Sean Morrison

Scientific Advisor at Inception Therapeutics

Dr. Morrison is founding Director of the Children’s Medical Center Research Institute at UT Southwestern (since 2011) and a Howard Hughes Medical Institute investigator (since 2000). He holds the Mary McDermott Cook Chair in Pediatric Genetics and the Kathryne and Gene Bishop Distinguished Chair in Pediatric Research at UT Southwestern Medical Center.

The Morrison laboratory studies the cellular and molecular mechanisms that regulate stem cell function and the role these mechanisms play in cancer. They identified a series of mechanisms that act intrinsically within stem cells to promote stem cell maintenance and tissue regeneration in multiple tissues. The Morrison lab also identified niches (specialized microenvironments) that maintain stem cells in adult hematopoietic tissues, including the bone marrow. They also identified the skeletal stem cells in adult bone marrow and new mechanisms by which they maintain and repair the skeleton. The Morrison lab also studies pathological cell replication, particularly the mechanisms that regulate metastasis. They discovered that the survival of melanoma cells during metastasis is limited by oxidative stress. Rare metastasizing cells survive by undergoing metabolic changes that confer oxidative stress resistance. Melanoma appears to metastasize first through lymphatics because the lymphatics protect melanoma cells from oxidative stress.

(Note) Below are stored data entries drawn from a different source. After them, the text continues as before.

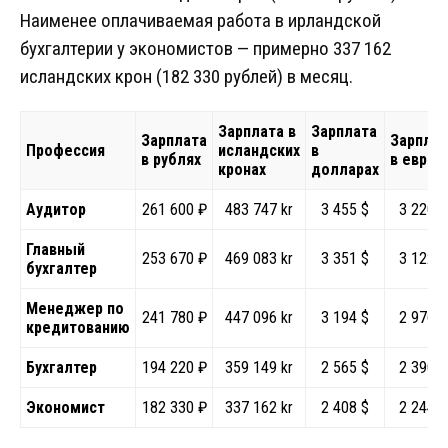
Наименее оплачиваемая работа в ирландской
бухгалтерии у экономистов — примерно 337 162
исландских крон (182 330 рублей) в месяц.
Зарплата в
Зарплата
Зарплата
Зарплат
Профессия
исландских
в
в рублях
в евро
кронах
долларах
Аудитор
261 600 ₽
483 747 kr
3 455 $
3 220 €
Главный
253 670 ₽
469 083 kr
3 351 $
3 122 €
бухгалтер
Менеджер по
241 780 ₽
447 096 kr
3 194 $
2 976 €
кредитованию
Бухгалтер
194 220 ₽
359 149 kr
2 565 $
2 390 €
Экономист
182 330 ₽
337 162 kr
2 408 $
2 244 €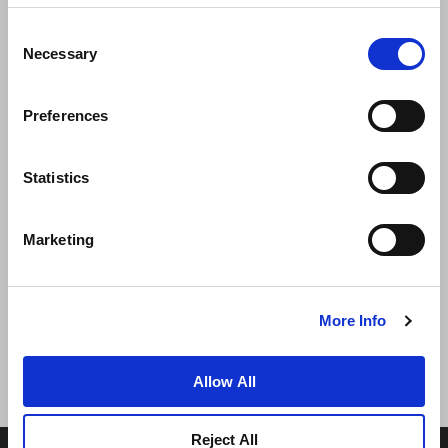
Consent
Necessary
Selection
Preferences
Statistics
新闻
业务拓展
工作机会
联系我们
Marketing
最优房价保证
隐私政策
Cookie 声明
使用条款
网站地图
More Info
Allow All
Reject All
© 2026 Frasers Hospitality Pte Ltd. 隶属于 Frasers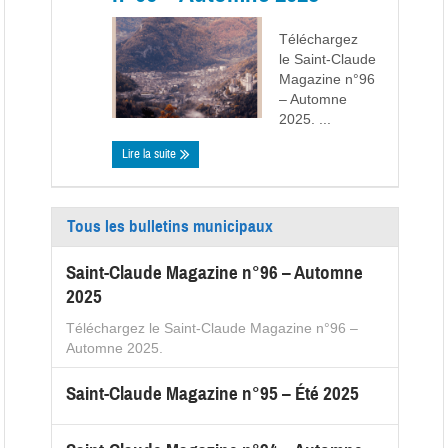
Téléchargez
le Saint-Claude
Magazine n°96
– Automne
2025. ...
Lire la suite
Tous les bulletins municipaux
Saint-Claude Magazine n°96 – Automne
2025
Téléchargez le Saint-Claude Magazine n°96 –
Automne 2025.
Saint-Claude Magazine n°95 – Été 2025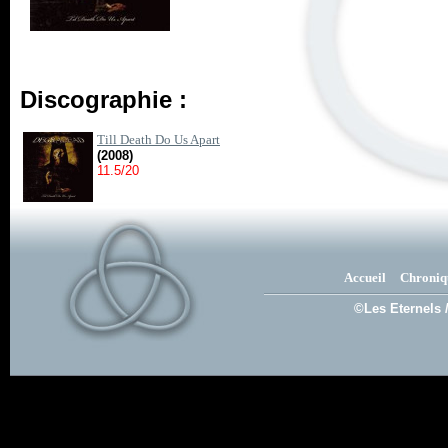
Discographie :
Till Death Do Us Apart
(2008)
11.5/20
Accueil
Chroniq
©Les Eternels 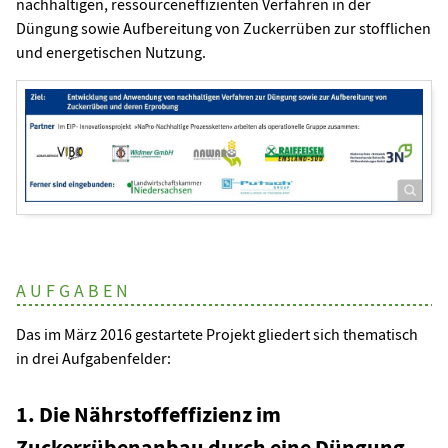
nachhaltigen, ressourceneffizienten Verfahren in der
Düngung sowie Aufbereitung von Zuckerrüben zur stofflichen
und energetischen Nutzung.
AUFGABEN
Das im März 2016 gestartete Projekt gliedert sich thematisch
in drei Aufgabenfelder:
1. Die Nährstoffeffizienz im
Zuckerrübenanbau durch eine Düngung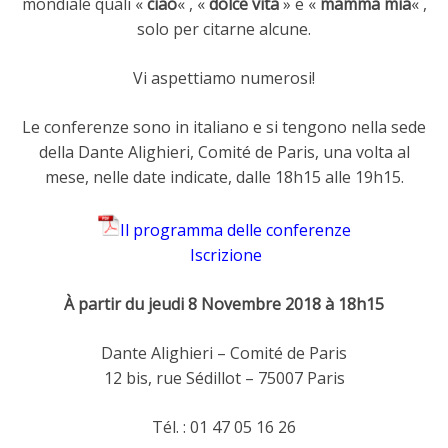
mondiale quali «
ciao
« , «
dolce vita
» e «
mamma mia
« ,
solo per citarne alcune.
Vi aspettiamo numerosi!
Le conferenze sono in italiano e si tengono nella sede
della Dante Alighieri, Comité de Paris, una volta al
mese, nelle date indicate, dalle 18h15 alle 19h15.
Il programma delle conferenze
Iscrizione
À partir du jeudi 8 Novembre 2018 à 18h15
Dante Alighieri – Comité de Paris
12 bis, rue Sédillot – 75007 Paris
Tél. : 01 47 05 16 26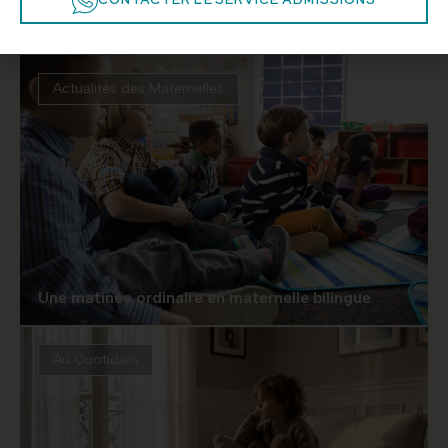
CONTACTER LE SERVICE ADMISSIONS
Être parent loin de son pays : ce que ça change
Actualités des Maternelles
Une matinée ordinaire en maternelle bilingue
Au Quotidien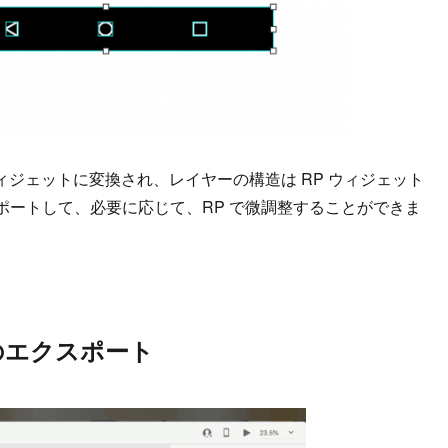
RP ウィジェットに変換され、レイヤーの構造は RP ウィジェット
ポートして、必要に応じて、RP で微調整することができま
d へのエクスポート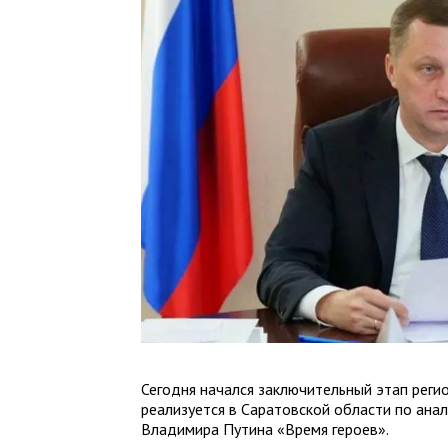
Сегодня начался заключительный этап рег
реализуется в Саратовской области по ана
Владимира Путина «Время героев».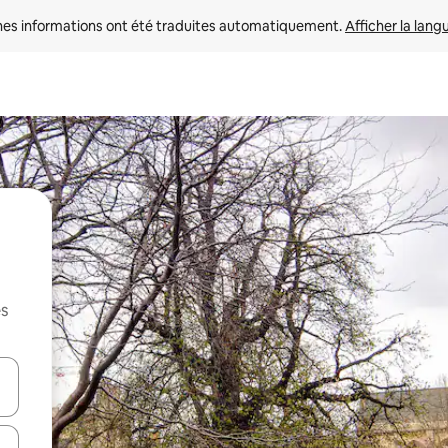
nes informations ont été traduites automatiquement. 
Afficher la lang
es
hes vers le haut et vers le bas pour les parcourir ou en appuyant et en fai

Dr. Morrison completed a B.Sc. in biology and chemistry at Dalhousie University, a Ph.D. in immunology at Stanford University, and a postdoctoral fellowship in neurobiology at Caltech. From 1999 to 2011, Dr. Morrison was Director of the Center for Stem Cell Biology at the University of Michigan and in 2011 he founded Children’s Research Institute at UT Southwestern. Dr. Morrison was a Searle Scholar (2000-2003), received a Presidential Early Career Award for Scientists and Engineers (2003), and a MERIT Award from the National Institute on Aging (2009). He was elected to the National Academy of Medicine (2018) and the National Academy of Sciences (2020). Dr. Morrison served as the President of the International Society for Stem Cell Research (2015–2016) and has been active in public policy issues related to stem cell research, receiving the ISSCR Public Service Award in 2022.